It’s probably worth taking a look at what the Mets have in Daniel Murphy.
Through a third of the season, Murphy now has an OPS+ of 121. That’s good for sixth among the 19 second basemen who are currently qualified for the batting title. And with the plan to let Murphy hit enough above average at the position that his below average defense makes him an average performer at second, that’s plenty of offense.
But Murphy has, per Ultimate Zone Rating, defied this plan so far by defending at an above-average rate. He’s lifted his UZR/150 from -13.3 last season to 5.2 this season, a massive improvement. With defensive stats especially, it is important not to jump to conclusions so quickly from small samples. His offense is in line with his career rates, roughly. But the Mets need to see more of this new defense before assuming it is his true talent level.
Still, the idea that Murphy could be a solid defender at second isn’t so crazy. He’s a fine third baseman. He’s now been at second for more than a full year, allowing reps and knowledge of the position combine with what was already strong range. All I’m saying is, this isn’t out of left field, whereas Murphy playing a competent left field would be.

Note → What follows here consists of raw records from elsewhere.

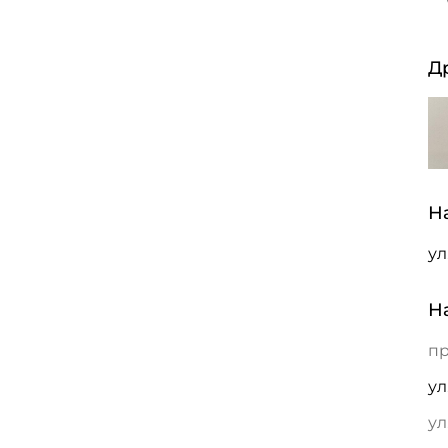
Д
Н
ул
Н
пр
ул
ул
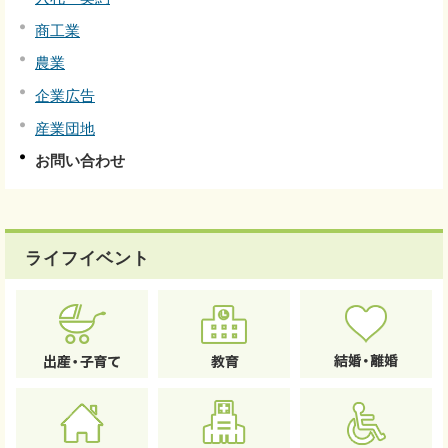
商工業
農業
企業広告
産業団地
お問い合わせ
ライフイベント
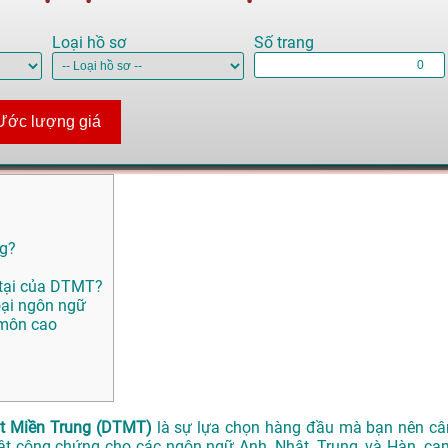
Loại hồ sơ
Số trang
Ước lượng giá
ng?
 tại của DTMT?
oại ngôn ngữ
 môn cao
t Miền Trung (DTMT)
là sự lựa chọn hàng đầu mà bạn nên câ
uật công chứng cho các ngôn ngữ Anh, Nhật, Trung, và Hàn, ca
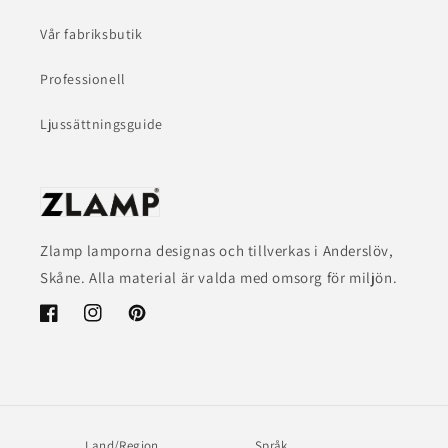
Vår fabriksbutik
Professionell
Ljussättningsguide
Zlamp lamporna designas och tillverkas i Anderslöv,
Skåne. Alla material är valda med omsorg för miljön.
Facebook
Instagram
Pinterest
Land/Region
Språk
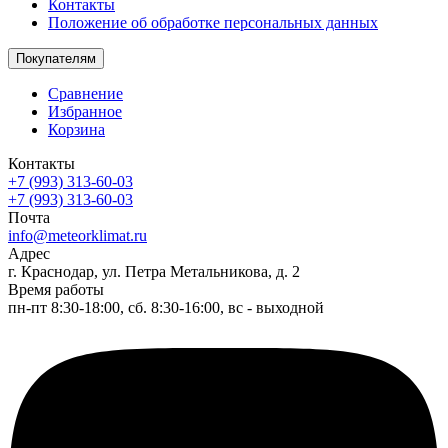
Контакты
Положение об обработке персональных данных
Покупателям
Сравнение
Избранное
Корзина
Контакты
+7 (993) 313-60-03
+7 (993) 313-60-03
Почта
info@meteorklimat.ru
Адрес
г. Краснодар, ул. Петра Метальникова, д. 2
Время работы
пн-пт 8:30-18:00, сб. 8:30-16:00, вс - выходной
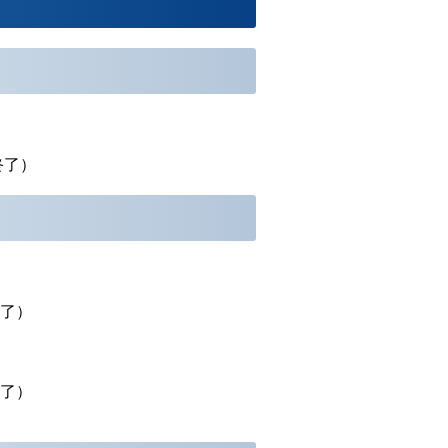
終了
）
了）
了
）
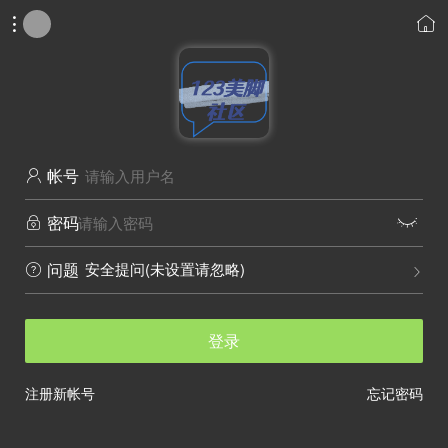


帐号

密码


安全提问(未设置请忽略)
问题


登录
注册新帐号
忘记密码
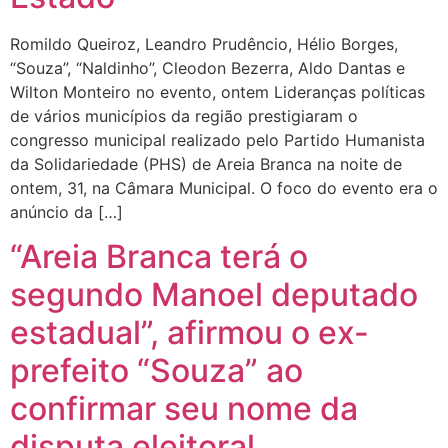
Romildo Queiroz, Leandro Prudêncio, Hélio Borges,
“Souza”, “Naldinho”, Cleodon Bezerra, Aldo Dantas e
Wilton Monteiro no evento, ontem Lideranças políticas
de vários municípios da região prestigiaram o
congresso municipal realizado pelo Partido Humanista
da Solidariedade (PHS) de Areia Branca na noite de
ontem, 31, na Câmara Municipal. O foco do evento era o
anúncio da […]
“Areia Branca terá o
segundo Manoel deputado
estadual”, afirmou o ex-
prefeito “Souza” ao
confirmar seu nome da
disputa eleitoral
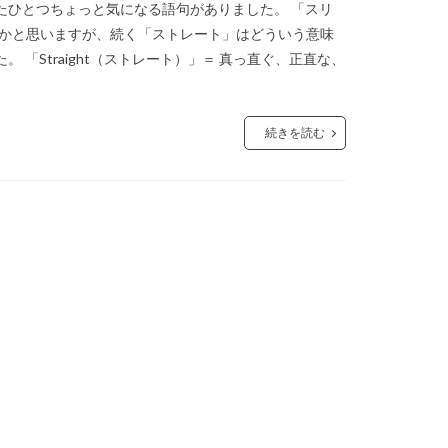
たひとつちょっと気になる語句がありました。 「スリ
間、かと思いますが、続く「ストレート」はどういう意味
「Straight（ストレート）」＝ 真っ直ぐ、正直な、
続きを読む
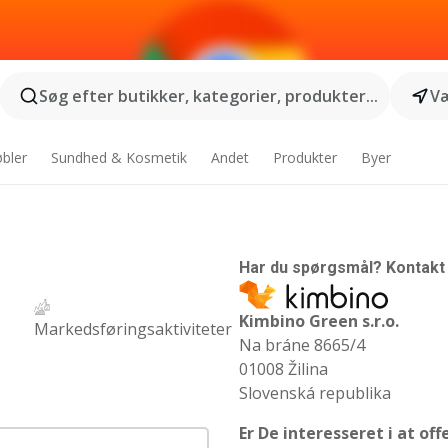
Søg efter butikker, kategorier, produkter...
Væ
bler
Sundhed & Kosmetik
Andet
Produkter
Byer
Har du spørgsmål? Kontakt 
Kimbino Green s.r.o.
Markedsføringsaktiviteter
Na bráne 8665/4
01008 Žilina
Slovenská republika
Er De interesseret i at of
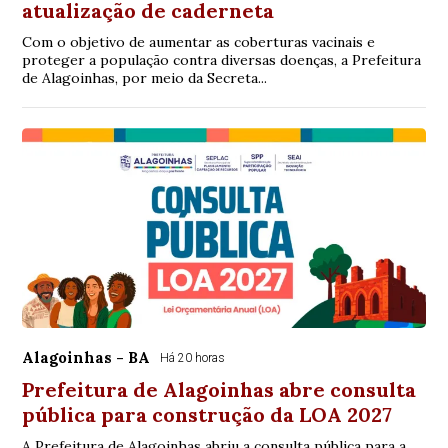
atualização de caderneta
Com o objetivo de aumentar as coberturas vacinais e
proteger a população contra diversas doenças, a Prefeitura
de Alagoinhas, por meio da Secreta...
Alagoinhas - BA
Há 20 horas
Prefeitura de Alagoinhas abre consulta
pública para construção da LOA 2027
A Prefeitura de Alagoinhas abriu a consulta pública para a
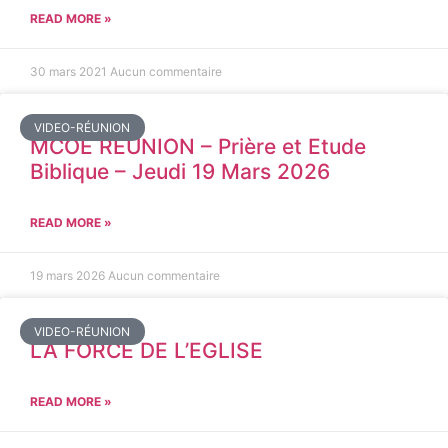
READ MORE »
30 mars 2021
Aucun commentaire
VIDEO-RÉUNION
MCOE REUNION – Prière et Etude
Biblique – Jeudi 19 Mars 2026
READ MORE »
19 mars 2026
Aucun commentaire
VIDEO-RÉUNION
LA FORCE DE L’EGLISE
READ MORE »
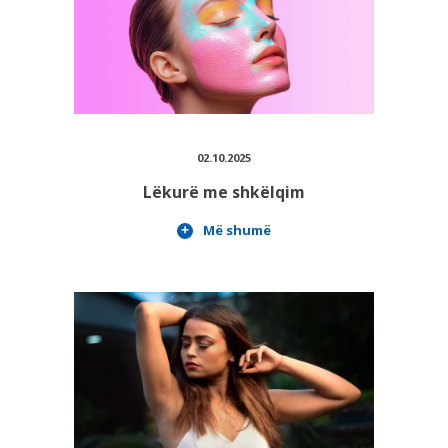
02.10.2025
Lëkurë me shkëlqim
Më shumë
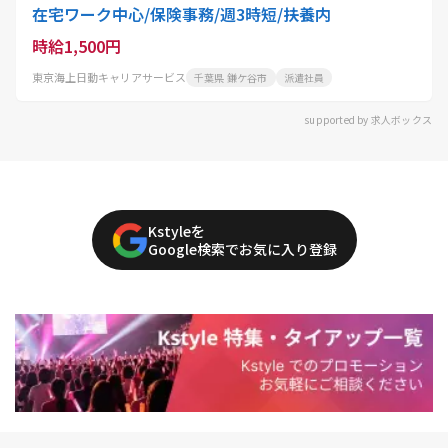
在宅ワーク中心/保険事務/週3時短/扶養内
時給1,500円
東京海上日動キャリアサービス
千葉県 鎌ケ谷市
派遣社員
supported by 求人ボックス
Kstyleを
Google検索でお気に入り登録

A working assumption of mine, and I’m guessing, the Mets, was that Murphy’s defense meant he’d be, at best, an average 2B, and dealing him this winter for some help elsewhere while promoting Wilmer Flores to play the position next year wouldn’t mean losing much. And really, the lack of viable options to help the Mets win in 2014, even with Murphy, still might make that their best bet.
But as it stands, per wins above replacement, Daniel Murphy is the eighth-best second baseman in baseball, and one hot week out of cracking the top five.
The Mets may have a worse first baseman and shortstop than they thought. But they also may have a better second baseman than they had any right to expect.